Thank you. I will look into that, I think she will feel that me having PR will be the same as adopting her. I know I can never undo her bio mothers awful behaviour but I am willing to do whatever it takes to make her feel better
Is she getting any counselling? She really needs that type of support, whilst I completely sympathise with her desire to sever ties with her mother permanently.
Yeah I'm on top with all that, it's just something she wants to do and I'm more than willing to do it. I can't imagine how she must feel - how any parent can deliberately hurt their own child is beyond me. She must believe her own lies ( that she tells everyone else) or have absolutely no conscience whatsoever.
I guess it's not that unusual for a father to just abandon his children but more often when he is the non-resident parent and may have been playing a minor role in his child's life already. I certainly don't think all NRPs play a minor role, and I don't underestimate the trauma it leaves behind - my own dad played a poor role in my childhood and it certainly leaves scars.
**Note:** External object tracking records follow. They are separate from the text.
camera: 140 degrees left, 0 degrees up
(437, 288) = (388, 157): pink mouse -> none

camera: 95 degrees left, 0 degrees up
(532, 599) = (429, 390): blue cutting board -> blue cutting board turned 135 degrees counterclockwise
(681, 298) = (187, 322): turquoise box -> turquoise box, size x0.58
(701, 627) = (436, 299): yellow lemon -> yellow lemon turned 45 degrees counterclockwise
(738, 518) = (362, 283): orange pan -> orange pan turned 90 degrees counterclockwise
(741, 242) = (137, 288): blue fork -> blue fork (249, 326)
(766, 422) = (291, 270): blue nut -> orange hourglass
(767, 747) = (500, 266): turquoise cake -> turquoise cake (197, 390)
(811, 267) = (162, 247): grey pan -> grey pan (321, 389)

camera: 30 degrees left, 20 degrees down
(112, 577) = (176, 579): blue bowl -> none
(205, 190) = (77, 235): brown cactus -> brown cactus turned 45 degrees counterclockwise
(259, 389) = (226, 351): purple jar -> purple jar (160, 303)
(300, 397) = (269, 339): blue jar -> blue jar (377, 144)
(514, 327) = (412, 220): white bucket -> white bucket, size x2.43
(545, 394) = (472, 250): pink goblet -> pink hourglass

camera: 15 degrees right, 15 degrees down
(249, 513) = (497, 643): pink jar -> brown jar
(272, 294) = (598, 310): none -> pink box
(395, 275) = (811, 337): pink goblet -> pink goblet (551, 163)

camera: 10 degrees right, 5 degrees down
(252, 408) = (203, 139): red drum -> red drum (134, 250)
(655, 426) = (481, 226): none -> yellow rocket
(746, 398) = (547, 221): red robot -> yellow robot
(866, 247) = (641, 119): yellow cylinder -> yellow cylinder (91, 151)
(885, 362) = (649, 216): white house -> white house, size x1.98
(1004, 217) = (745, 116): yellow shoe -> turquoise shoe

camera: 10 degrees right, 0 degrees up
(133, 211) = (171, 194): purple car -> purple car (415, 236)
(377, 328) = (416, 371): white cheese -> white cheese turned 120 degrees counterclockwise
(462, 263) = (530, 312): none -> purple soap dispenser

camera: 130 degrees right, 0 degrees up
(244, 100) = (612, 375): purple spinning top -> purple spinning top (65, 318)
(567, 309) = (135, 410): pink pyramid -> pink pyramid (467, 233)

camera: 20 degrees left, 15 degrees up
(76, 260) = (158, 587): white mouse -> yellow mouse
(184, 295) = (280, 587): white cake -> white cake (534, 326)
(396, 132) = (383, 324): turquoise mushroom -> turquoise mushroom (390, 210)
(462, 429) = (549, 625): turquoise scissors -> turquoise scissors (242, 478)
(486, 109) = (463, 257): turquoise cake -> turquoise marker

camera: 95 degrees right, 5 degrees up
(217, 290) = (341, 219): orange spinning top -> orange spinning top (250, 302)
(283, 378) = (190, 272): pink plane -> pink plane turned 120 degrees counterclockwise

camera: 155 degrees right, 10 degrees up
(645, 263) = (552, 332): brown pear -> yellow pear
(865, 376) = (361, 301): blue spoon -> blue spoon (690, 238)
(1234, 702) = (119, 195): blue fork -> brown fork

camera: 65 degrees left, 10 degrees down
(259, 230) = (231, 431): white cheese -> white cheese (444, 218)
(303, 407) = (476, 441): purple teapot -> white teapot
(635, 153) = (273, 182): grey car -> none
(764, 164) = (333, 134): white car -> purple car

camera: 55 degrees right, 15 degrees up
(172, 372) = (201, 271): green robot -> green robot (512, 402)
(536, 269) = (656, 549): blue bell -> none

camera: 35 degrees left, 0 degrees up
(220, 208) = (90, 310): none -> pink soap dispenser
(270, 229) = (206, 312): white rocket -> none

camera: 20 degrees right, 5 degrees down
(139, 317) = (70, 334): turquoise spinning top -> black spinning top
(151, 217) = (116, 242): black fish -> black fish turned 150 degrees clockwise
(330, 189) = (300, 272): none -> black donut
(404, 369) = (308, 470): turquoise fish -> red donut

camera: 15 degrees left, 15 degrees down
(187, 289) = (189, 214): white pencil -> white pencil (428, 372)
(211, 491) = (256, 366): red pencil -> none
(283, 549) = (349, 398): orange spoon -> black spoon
But her mother's actions do appear to be acts of deliberate, petty cruelty designed to hurt a child who is capable of understanding that they are both deliberate and petty, if you see what I mean. A younger child might accept that 'mummy isn't able to look after you' or similar as a reason without question but a 15 year old knows perfectly well this is an act calculated to inflict psychological damage on the person she should love most in the world.
I would certainly want to go through adoption in the same circumstances, as the ultimate 'fuck you' to the birth parent. It's a shame you can't divorce your parents!
I'm very sorry she is going through this.
Your applying for PR and making sure DSD has plenty of support is likely to be more useful to her than the expensive and stressful adoption process. A application from your DH for child support might be appropriate.